Reproduce the material unchanged, beginning with the line that contains "order: Artiodactyla" and continuing through its final line.
--- Begin Source records ---
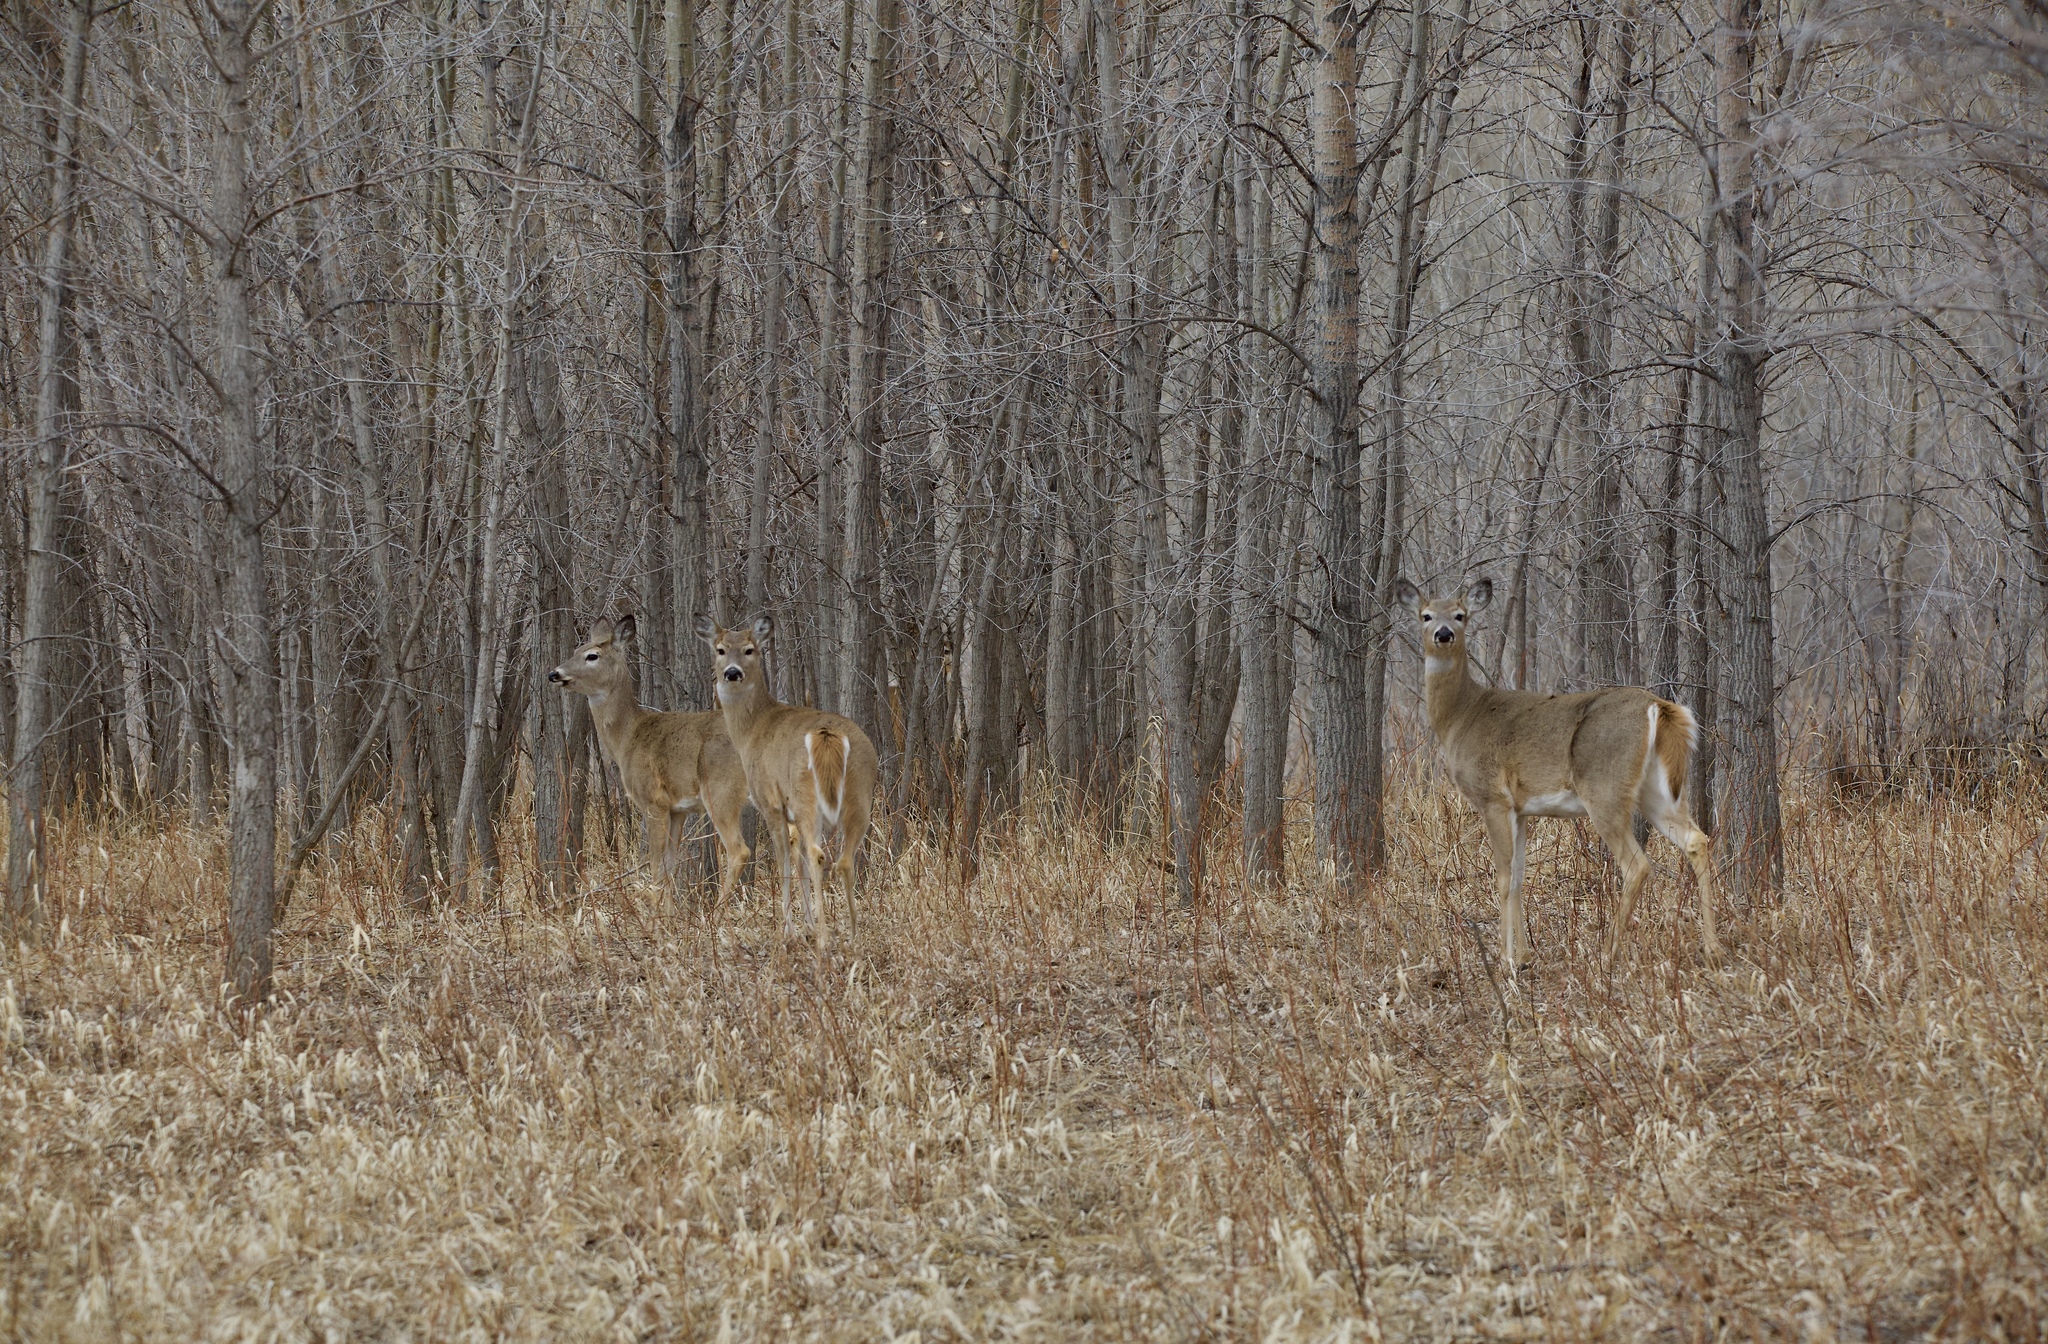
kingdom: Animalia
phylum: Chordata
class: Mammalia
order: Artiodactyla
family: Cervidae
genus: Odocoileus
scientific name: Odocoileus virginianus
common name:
--- End Source records ---
Solution to this problem |
order: Artiodactyla
family: Cervidae
genus: Odocoileus
scientific name: Odocoileus virginianus
common name:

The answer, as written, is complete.